◆ **WHAT YOU NEED TO DO**:
Reproduce word for word the part of the notes on the Plan's investments that opens with the words "Risks and Uncertainties" and closes with "available for benefits.".

===== PASSAGE FOR REVIEW =====

The Plan’s investments in registered investment companies and participant loans are stated at fair value. The fair value of registered investment companies is determined based on quoted market prices. Units held in bank common collective trust funds are reported at fair value based on the unit prices quoted by the fund, representing the fair value of the underlying investments. Participant loans are valued at the amount of unpaid principal, which approximates fair value. The value of Aerosonic Corporation common stock is determined using the quoted market price from the American Stock Exchange at year end.

 

Wachovia Div Stable Asset Fund, a common collective trust, holds investments in fully benefit-responsive investment contracts that are stated at contract value which is equal to the principal balance plus accrued interest. As provided in the FSP, an investment contract is generally valued at contract value, rather than fair value, to the extent it is fully benefit-responsive. The fair value of fully benefit-responsive investment contracts is calculated using a discounted cash flow model which considers recent fee bids as determined by recognized dealers, discount rate and the duration of the underlying portfolio securities. The fair value of the investment is not materially different from its contract value for the year ended December 31, 2007.

 

 

 

9

 

 


 

Interest income is recognized when earned. Dividend income is recorded on the ex-dividend date. Realized gains and losses on investments are recognized upon the sale of the related investments and unrealized appreciation or depreciation is recognized at period end when the carrying values of the related investments are adjusted to their estimated fair market value. Purchases and sales of securities are recorded on a trade-date basis.

 

Earnings on investments, with the exception of participant loans, are allocated on a pro-rata basis to individual participant accounts based on the type of investment and the ratio of each participant’s individual account balance to the aggregate of participant account balances within investment type. The portion of interest included in each loan payment made by a participant is recognized as interest income in the participant’s individual account.

 

Net Appreciation (Depreciation) in Fair Value of Investments

 

The Plan presents in the statement of changes in net assets available for benefits the net appreciation (depreciation) in the fair value of investments, which consists of the realized gains or losses and the unrealized appreciation or depreciation on those investments.

 

Risks and Uncertainties

 

Investment securities are exposed to various risks, including those involving interest rates, the securities market, and credit conditions. Due to the level of risk associated with certain investment securities, changes in the values of such investment securities may involve declines in value in the near term and in the long term, and such declines could have a material adverse effect upon participants’ account balances, and the amounts reported in the statements of net assets available for benefits.

 

Payment of Benefits

 

The Plan records benefit payments to withdrawing participants when paid. Under the rules for preparation of the Form 5500, the Plan’s Form 5500 will reflect an accrual for the amount to be paid to participants who withdrew from the Plan prior to year-end, and who had requested a distribution which was approved but not yet paid at period end, if any. There were no unpaid distributions at December 31, 2007.

 

Administrative Expenses

 

Investment management service fees are paid directly from the Plan’s assets. Other administrative expenses are paid directly by the Plan sponsor and consist primarily of accounting and legal fees.

===== THE DATA =====

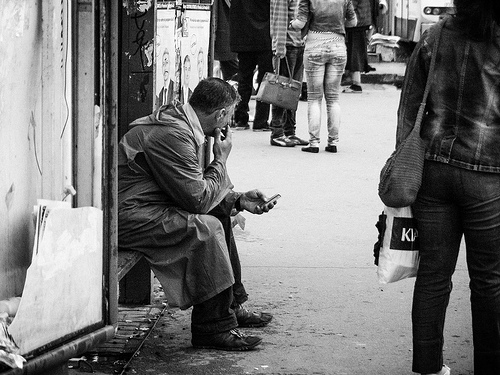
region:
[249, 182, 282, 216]
The man is holding a cell phone.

=====

◆ **OUTPUT FOR THIS EXERCISE**:
Risks and Uncertainties

 

Investment securities are exposed to various risks, including those involving interest rates, the securities market, and credit conditions. Due to the level of risk associated with certain investment securities, changes in the values of such investment securities may involve declines in value in the near term and in the long term, and such declines could have a material adverse effect upon participants’ account balances, and the amounts reported in the statements of net assets available for benefits.